Based on the story “Lady with a Badge” by Frank Wead and Ferdinand Reyher, the studio decided that title might lead audiences to expect a movie about a policewoman and changed the name to Stranded. The film was also an attempt to capitalize on the building of the San Francisco-Oakland Bay Bridge (it wasn’t completed until 1936) and allegedly Borzage shot some on-location footage of the Bridge that was incorporated into this movie. Borzage’s younger brother, Lew, served as assistant director on the film as he would on many of his brother’s feature films. For Kay Francis, Stranded was little more than a routine assignment from her studio but it did introduce her to Delmer Daves, a former property boy turned aspiring screenwriter; it marked the beginning of a long but discreet affair between them. According to Daves in Loretta, Ginger and Irene Who? by George Eells, “Hal Wallis was production head at Warner Brothers during the thirties, and it was he who was Mr. Fate with Kay and me – for he asked me, as a favor, since the writer of Kay’s next film had left the lot, to go to her house and rewrite all the lines of the script that had the embarrassing r’s which Kay would turn into w’s in most instances – such as ‘tomowwow’ for ‘tomorrow.’ I hadn’t even met her at that time, went to her house, introduced myself and….we hit it off so well I never left, and we were devoted to each other solely for the next three years, traveling together between films….During those years Hedda [Hopper] and Louella [Parsons] (both close friends of ours and very tactful in their reportings of our wanders, etc.) would make us Best Bets in their annual Matrimonial Derby columns.” Francis, who had previously been married four times, would tie the knot with husband number five Eric Barnekow in 1939 while Daves would go on to become a highly successful screenwriter and director, who was especially well-known for his Westerns (Jubal , 3:10 to Yuma , The Hanging Tree ).mmm
Stranded was promoted as a “women’s picture” and didn’t disappoint fans of the actress who enjoyed her high class, fashion conscious heroines. The following comments by The New Yorker reviewer was typical of the film’s critical reception: “In Stranded, Kay Francis, known to filmgoers as one of the best-dressed women, appears as a social worker, a prominent executive of the Travelers’ Aid…The movies are finding a silver lining ready for them in the labor disputes of the day. Many a plot hangs upon them now, and the agitators may reflect upon the wealth their activities yield to the magnates of Hollywood.
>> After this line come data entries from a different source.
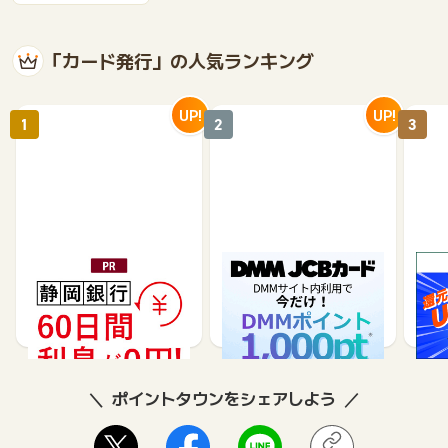
「カード発行」の人気ランキング
UP!
UP!
1
2
3
静岡銀行カードローンSE
DMM JCBカード（発
※合
LECA（セレカ）
券）
※【S
シブ
35,000
5,500
26,250
3,000
8
ポイントタウンをシェアしよう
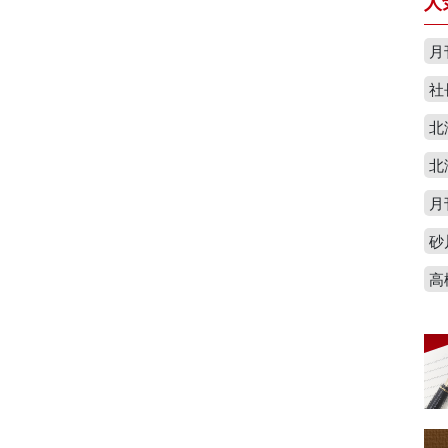
人
月
社
北
北
月
砂
高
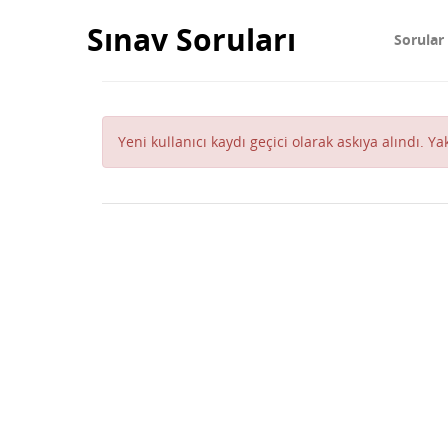
Sınav Soruları
Sorular
Yeni kullanıcı kaydı geçici olarak askıya alındı. Y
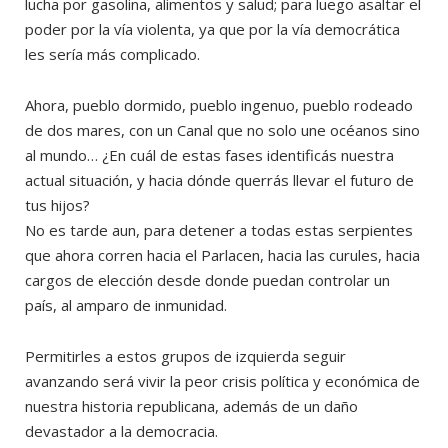
lucha por gasolina, alimentos y salud; para luego asaltar el
poder por la vía violenta, ya que por la vía democrática
les sería más complicado.
Ahora, pueblo dormido, pueblo ingenuo, pueblo rodeado
de dos mares, con un Canal que no solo une océanos sino
al mundo… ¿En cuál de estas fases identificás nuestra
actual situación, y hacia dónde querrás llevar el futuro de
tus hijos?
No es tarde aun, para detener a todas estas serpientes
que ahora corren hacia el Parlacen, hacia las curules, hacia
cargos de elección desde donde puedan controlar un
país, al amparo de inmunidad.
Permitirles a estos grupos de izquierda seguir
avanzando será vivir la peor crisis política y económica de
nuestra historia republicana, además de un daño
devastador a la democracia.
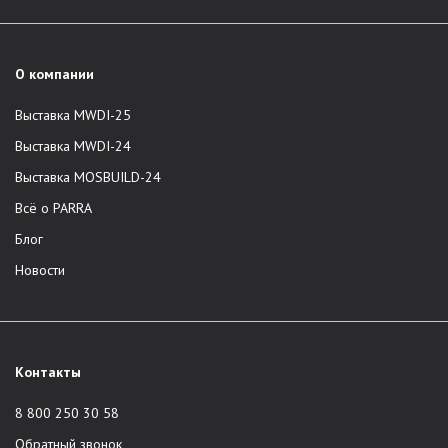
О компании
Выставка MWDI-25
Выставка MWDI-24
Выставка MOSBUILD-24
Всё о PARRA
Блог
Новости
Контакты
8 800 250 30 58
Обратный звонок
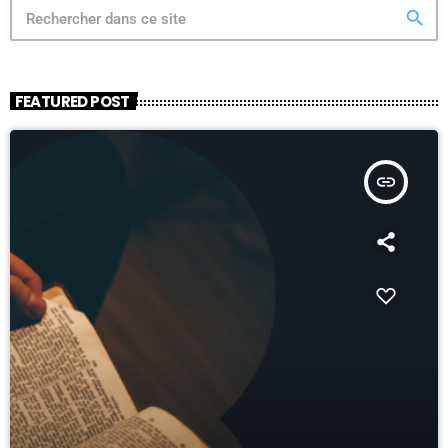
search
FEATURED POST
insert_link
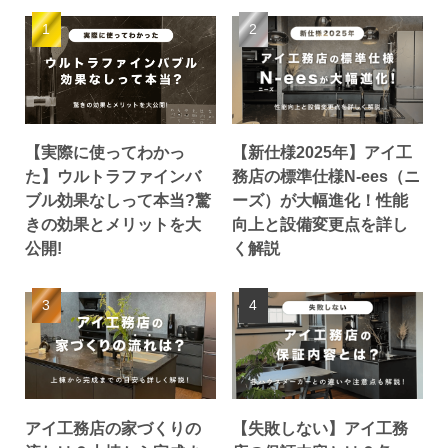
【実際に使ってわかっ
【新仕様2025年】アイ工
た】ウルトラファインバ
務店の標準仕様N‑ees（ニ
ブル効果なしって本当?驚
ーズ）が大幅進化！性能
きの効果とメリットを大
向上と設備変更点を詳し
公開!
く解説
アイ工務店の家づくりの
【失敗しない】アイ工務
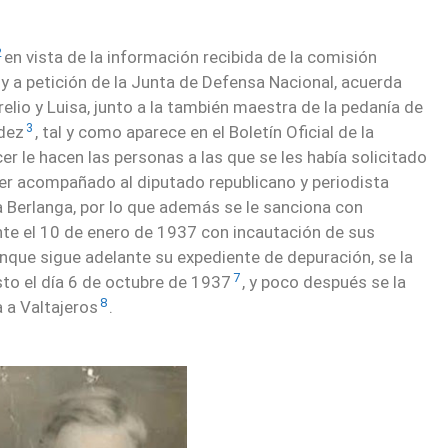
2
en vista de la información recibida de la comisión
 y a petición de la Junta de Defensa Nacional, acuerda
lio y Luisa, junto a la también maestra de la pedanía de
3
dez
, tal y como aparece en el Boletín Oficial de la
er le hacen las personas a las que se les había solicitado
ber acompañado al diputado republicano y periodista
a Berlanga, por lo que además se le sanciona con
nte el 10 de enero de 1937 con incautación de sus
aunque sigue adelante su expediente de depuración, se la
7
to el día 6 de octubre de 1937
, y poco después se la
8
 a Valtajeros
.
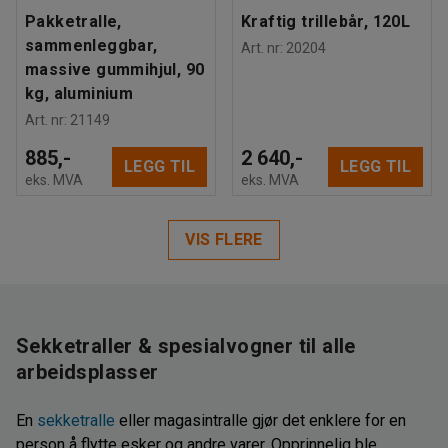
Pakketralle,
Kraftig trillebår, 120L
sammenleggbar,
Art. nr
:
20204
massive gummihjul, 90
kg, aluminium
Art. nr
:
21149
885,-
2 640,-
LEGG TIL
LEGG TIL
eks. MVA
eks. MVA
VIS FLERE
Sekketraller & spesialvogner til alle
arbeidsplasser
En
sekketralle
eller magasintralle gjør det enklere for en
person å flytte esker og andre varer. Opprinnelig ble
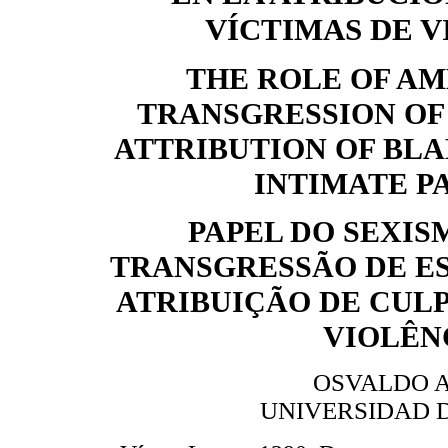
VÍCTIMAS DE V
THE ROLE OF AM
TRANSGRESSION OF
ATTRIBUTION OF BLA
INTIMATE P
PAPEL DO SEXIS
TRANSGRESSÃO DE E
ATRIBUIÇÃO DE CULP
VIOLÊN
OSVALDO A
UNIVERSIDAD D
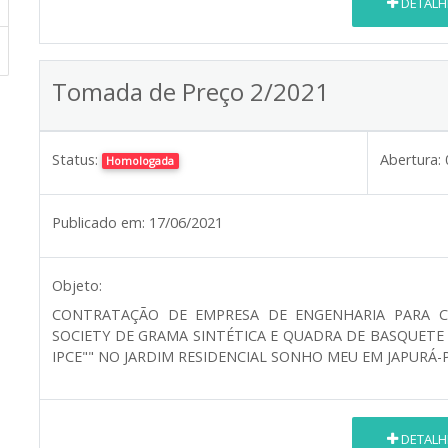
DETALH
Tomada de Preço 2/2021
Status:
Abertura:
Homologada
Publicado em:
17/06/2021
Objeto:
CONTRATAÇÃO DE EMPRESA DE ENGENHARIA PARA 
SOCIETY DE GRAMA SINTÉTICA E QUADRA DE BASQUETE
IPCE"" NO JARDIM RESIDENCIAL SONHO MEU EM JAPURÁ-P
DETALH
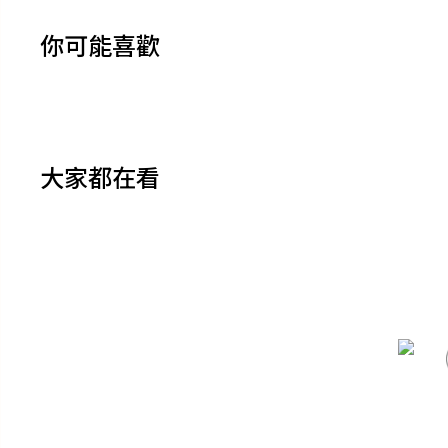
你可能喜歡
大家都在看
The mass meeting in this picture gives Miss Francis a chance, naturally, to run to the front and harangue the men, in a trim tailleur from her celebrated wardrobe. It is after she has calmed their ruffled spirits that she decides to yield to love, to the relief of all who have been agonized by the suspense of her predicament.” The reviewer seems to have missed the point, however, that Francis’s character has not given up her principles or job for marriage. The fadeout of Stranded makes it obvious that the marriage of Lynn and Mack will be a successful one because they have each other AND their careers. It’s an unusually modern ending for a Hollywood romantic drama in the thirties and still topical today. Stranded was released by the Warner Archive Collection in November 2010 as a stand alone DVD-R with no extra features and is still your best option if you want to purchase the view or view it.